Historischer Ursprung und Entstehung der Kulturlandschaft

Klassische Streuobstwiese mit gepflegtem Dauergrünland und altem Baumbestand.
Klassische Streuobstwiese mit gepflegtem Dauergrünland und altem Baumbestand.

Bereits in der Jungsteinzeit rodeten die Menschen Wälder um Ackerland zu schaffen. Dies war der Beginn der Entstehung der Kulturlandschaft. Zu dieser Zeit wurde noch Wildobst gesammelt.

 

Über die Griechen gelangte der Obstbau zur Zeit des römischen Reichs in die von Römern besetzten Länder. In der Karolinger Zeit (Ende 700 n. Chr.) wird der Obstbau schon per Verordnung geregelt. Dabei wurde besonderer Wert auf die Versorgung mit dauerhaftem Winterobst gelegt. An der königlichen Tafel wurde schon Cidre getrunken.

 

Klöster verfügten schon immer über eigene Obstgärten. Es gibt zahlreiche Schilderungen über:

Pflanzen, Schneiden, Veredeln, Pfropfen und die Vorratshaltung, wie Dörren und Obstweinherstellung.

Die Mönche pflegten gute und weitläufige Beziehungen, die zur Kultivierung und der Verbreitung der Sortenvielfalt beitrugen. Heimkehrende Kreuzfahrer brachten neue Sorten aus dem vorderen Orient mit. Während des Mittelalters und bis weit in die Neuzeit hatte Obstbau vorwiegend als Gartenkultur gegolten. Danach dehnten sich Hochstammpflanzungen immer mehr in die freie Landschaft aus.

 

Mit zunehmender Verstädterung müssen die Obstgärten der Bebauung weichen und werden ausgelagert (1400-1500). Geistliche und weltliche Fürsten legen weitläufige Obstgärten an. Im 15. und 16. Jahrhundert erfolgt der Wandel vom Selbstversorger Obstbau zum Wirtschafts- und Verwertungsobstbau. Es wurden gezielt Sorten kultiviert, die für bestimmte Verwertungsarten besonders geeignet erschienen. Im 30-jährigen Krieg wurden viele Obstbaumbestände als Akt kriegerischer Maßnahmen gezielt zerstört.

 

Im 18. und 19. Jahrhundert wurde der Obstbau neu aufgebaut und stark in die freie Landschaft ausgedehnt. Die Obrigkeit erließ Verordnungen zum Anpflanzen von Obstbäumen, zum Beispiel bei der Verleihung von Bürgerrechten, bei Zuzug in einen Ort oder bei Eheschließung. So entstanden auf Allemendflächen und entlang der Wege und Straßen Streuobstbestände.  Baumfrefel, also die mutwillige Zerstörung eines Baumes, wurde mit schweren Strafen belegt. Es wurden in dieser Zeit auch Baumschulen gegründet und die Bürger im Pflanzen und Warten der Bäume unterwiesen. Es entstand wirtschaftliches Interesse. Obstbau galt als Möglichkeit zur Hebung des allgemeinen Wohlstands.

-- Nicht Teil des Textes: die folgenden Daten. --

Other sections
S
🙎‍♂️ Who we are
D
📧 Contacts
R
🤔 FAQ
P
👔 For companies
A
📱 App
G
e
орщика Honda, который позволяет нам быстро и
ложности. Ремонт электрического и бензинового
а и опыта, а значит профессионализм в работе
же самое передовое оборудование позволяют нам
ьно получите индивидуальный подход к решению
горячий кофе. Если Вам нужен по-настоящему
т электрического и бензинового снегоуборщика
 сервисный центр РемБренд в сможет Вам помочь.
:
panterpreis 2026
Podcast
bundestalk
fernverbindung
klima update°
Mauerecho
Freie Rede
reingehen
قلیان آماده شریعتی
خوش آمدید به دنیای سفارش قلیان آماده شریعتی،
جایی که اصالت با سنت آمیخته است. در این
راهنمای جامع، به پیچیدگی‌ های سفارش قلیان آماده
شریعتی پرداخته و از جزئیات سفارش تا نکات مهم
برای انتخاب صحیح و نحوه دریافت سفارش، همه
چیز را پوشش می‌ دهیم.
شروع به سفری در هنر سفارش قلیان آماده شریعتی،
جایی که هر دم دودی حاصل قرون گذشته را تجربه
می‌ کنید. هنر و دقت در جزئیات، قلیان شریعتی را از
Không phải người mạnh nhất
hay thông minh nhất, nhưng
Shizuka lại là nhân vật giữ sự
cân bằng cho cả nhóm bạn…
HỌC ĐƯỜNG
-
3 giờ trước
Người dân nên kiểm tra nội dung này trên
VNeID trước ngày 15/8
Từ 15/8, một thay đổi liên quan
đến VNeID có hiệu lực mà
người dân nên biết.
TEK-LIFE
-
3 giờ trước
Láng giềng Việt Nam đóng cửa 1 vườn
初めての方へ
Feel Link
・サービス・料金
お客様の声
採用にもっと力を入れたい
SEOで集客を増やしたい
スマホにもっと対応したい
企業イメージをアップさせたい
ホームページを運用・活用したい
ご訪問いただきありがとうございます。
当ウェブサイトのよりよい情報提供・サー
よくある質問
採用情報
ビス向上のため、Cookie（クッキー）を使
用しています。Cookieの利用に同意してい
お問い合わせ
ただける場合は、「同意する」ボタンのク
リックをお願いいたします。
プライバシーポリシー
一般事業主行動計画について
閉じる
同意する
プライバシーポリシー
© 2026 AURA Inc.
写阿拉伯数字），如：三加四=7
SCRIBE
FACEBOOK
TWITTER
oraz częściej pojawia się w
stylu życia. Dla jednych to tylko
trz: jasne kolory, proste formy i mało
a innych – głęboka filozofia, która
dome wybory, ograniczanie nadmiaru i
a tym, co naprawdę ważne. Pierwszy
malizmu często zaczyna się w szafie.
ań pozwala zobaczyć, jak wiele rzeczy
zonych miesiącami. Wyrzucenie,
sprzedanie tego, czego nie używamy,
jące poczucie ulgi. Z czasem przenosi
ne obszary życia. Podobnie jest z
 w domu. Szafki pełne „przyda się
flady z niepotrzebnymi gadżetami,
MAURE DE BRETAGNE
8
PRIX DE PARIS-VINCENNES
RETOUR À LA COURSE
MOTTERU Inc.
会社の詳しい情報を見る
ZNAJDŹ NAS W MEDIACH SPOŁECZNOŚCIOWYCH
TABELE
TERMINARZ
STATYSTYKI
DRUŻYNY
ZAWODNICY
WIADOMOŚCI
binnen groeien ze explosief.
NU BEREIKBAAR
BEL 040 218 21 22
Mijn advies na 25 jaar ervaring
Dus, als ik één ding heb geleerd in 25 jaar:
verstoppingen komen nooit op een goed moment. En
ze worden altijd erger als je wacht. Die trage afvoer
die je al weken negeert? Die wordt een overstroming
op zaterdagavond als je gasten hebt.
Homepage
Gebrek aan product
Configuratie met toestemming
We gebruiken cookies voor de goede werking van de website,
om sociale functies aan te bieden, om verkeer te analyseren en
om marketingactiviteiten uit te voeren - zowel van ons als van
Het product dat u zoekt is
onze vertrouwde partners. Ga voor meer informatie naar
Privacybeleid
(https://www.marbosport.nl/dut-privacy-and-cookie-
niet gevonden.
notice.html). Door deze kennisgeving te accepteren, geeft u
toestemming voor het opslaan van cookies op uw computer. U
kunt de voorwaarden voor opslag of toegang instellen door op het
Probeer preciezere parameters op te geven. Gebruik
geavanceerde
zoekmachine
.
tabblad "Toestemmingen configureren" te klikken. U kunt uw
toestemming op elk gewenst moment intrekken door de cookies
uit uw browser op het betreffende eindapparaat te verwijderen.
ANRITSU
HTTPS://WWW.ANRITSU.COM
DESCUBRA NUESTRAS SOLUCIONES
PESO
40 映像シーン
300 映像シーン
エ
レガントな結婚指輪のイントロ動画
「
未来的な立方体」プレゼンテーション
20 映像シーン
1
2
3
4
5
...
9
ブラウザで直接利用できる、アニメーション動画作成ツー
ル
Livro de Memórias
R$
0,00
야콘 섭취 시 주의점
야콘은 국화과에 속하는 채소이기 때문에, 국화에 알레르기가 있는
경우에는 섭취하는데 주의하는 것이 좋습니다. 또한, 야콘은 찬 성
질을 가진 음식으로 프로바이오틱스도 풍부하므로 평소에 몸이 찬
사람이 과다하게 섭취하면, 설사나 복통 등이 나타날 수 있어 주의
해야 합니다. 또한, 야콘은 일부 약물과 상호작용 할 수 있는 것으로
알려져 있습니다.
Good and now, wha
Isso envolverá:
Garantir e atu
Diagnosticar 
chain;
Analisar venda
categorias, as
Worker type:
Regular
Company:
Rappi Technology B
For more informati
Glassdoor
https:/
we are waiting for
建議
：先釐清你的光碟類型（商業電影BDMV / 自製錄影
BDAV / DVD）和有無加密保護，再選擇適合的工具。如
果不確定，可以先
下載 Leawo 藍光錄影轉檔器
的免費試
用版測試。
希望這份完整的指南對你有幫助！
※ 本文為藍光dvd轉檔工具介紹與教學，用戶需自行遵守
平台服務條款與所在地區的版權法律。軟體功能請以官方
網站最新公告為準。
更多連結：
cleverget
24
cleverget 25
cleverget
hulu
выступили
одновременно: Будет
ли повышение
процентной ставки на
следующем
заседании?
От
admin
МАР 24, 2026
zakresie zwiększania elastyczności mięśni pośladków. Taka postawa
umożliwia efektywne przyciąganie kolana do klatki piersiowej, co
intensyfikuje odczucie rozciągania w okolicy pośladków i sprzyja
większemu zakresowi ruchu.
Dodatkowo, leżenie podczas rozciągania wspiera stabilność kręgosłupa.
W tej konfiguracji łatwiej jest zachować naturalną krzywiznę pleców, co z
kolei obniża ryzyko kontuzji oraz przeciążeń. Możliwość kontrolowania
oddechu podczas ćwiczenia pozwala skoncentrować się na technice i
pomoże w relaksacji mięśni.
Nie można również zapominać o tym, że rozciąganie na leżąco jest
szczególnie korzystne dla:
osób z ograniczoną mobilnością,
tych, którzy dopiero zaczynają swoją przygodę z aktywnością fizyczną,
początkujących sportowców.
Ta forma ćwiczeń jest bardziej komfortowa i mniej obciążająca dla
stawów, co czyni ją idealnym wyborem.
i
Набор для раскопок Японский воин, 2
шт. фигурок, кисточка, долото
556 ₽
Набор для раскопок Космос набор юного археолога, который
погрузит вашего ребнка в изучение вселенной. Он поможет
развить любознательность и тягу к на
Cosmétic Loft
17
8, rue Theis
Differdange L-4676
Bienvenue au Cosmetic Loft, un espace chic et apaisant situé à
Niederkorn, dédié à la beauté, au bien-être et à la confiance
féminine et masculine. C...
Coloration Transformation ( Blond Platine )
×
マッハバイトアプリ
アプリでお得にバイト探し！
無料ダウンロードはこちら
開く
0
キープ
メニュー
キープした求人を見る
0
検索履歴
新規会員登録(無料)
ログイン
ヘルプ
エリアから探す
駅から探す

    "Auf jedem Raum pflanz einen Baum und pflege sein, er trägt dir`s ein!"

 

Wirtschaftliches Interesse bringt nun auch Landwirte dazu, auf privaten Flächen und Äckern Bäume zu kultivieren. Das 19. Jahrhundert gilt als Blütezeit der Pomologie. Diese Entwicklung wurde begleitet von einem wachsenden Interesse gebildeter Bürger am Obstbau. 1837 gab es die ersten Baumwartkurse in Hohenheim bei Stuttgart. Die Baumwarte legten den Grundstein der heutigen Streuobstwiesen. Sie brachten den Obstbau breiteren Bevölkerungskreisen näher und es gründeten sich die ersten Obstbauvereine. In Regionen mit vorherrschenden landwirtschaftlichen Kleinbetrieben entwickelte sich ein dichter Obstbau in Mischkultur mit Weinbau, Ackerflächen und Viehzucht. Aus aufgelassenen Weinbergen entwickelten sich Ende des 19. Jahrhunderts regelrechte Obstbaumwälder, da die Nachfrage nach Mostobst stark anstieg. (Wertvergleich: 50 Kg Mostobst gaben 3,10 bis 5,50 Mark, der Stundenlohn des Facharbeiters betrug -,25 bis -,35 Pfennig).

 

Letztendlich entwickelten sich die heutigen Streuobstwiesen aus Baumäckern mit wechselnden Unterkulturen. Zwischen 1910 und 1930 trat  an die Stelle des beschwerlichen Ackerbaus, besonders an Hanglagen, die einfacher zu handhabende Dauergrünlandnutzung. Die Wirtschaftlichkeit der auf der Grünlandnutzung aufbauenden Milchviehhaltung entwickelte sich günstig. Äcker wurden vermehrt in Grünland umgewandelt.

 

Die heutigen Streuobstwiesen waren entstanden. Vorherrschend war der Obstbaumhochstamm, da nur unter ihm eine ganzflächige Unterkultur betrieben werden konnte. Doppelter Nutzen.

 

Dieser Entwicklung verdanken wir die wunderbare offene Landschaft in der wir jetzt leben.

 

Heute  selten, Obstbaumhochstämme, die in Ackerflächen überdauern und nicht dem Einsatz großer Maschinen weichen müssen.
Heute selten, Obstbaumhochstämme, die in Ackerflächen überdauern und nicht dem Einsatz großer Maschinen weichen müssen.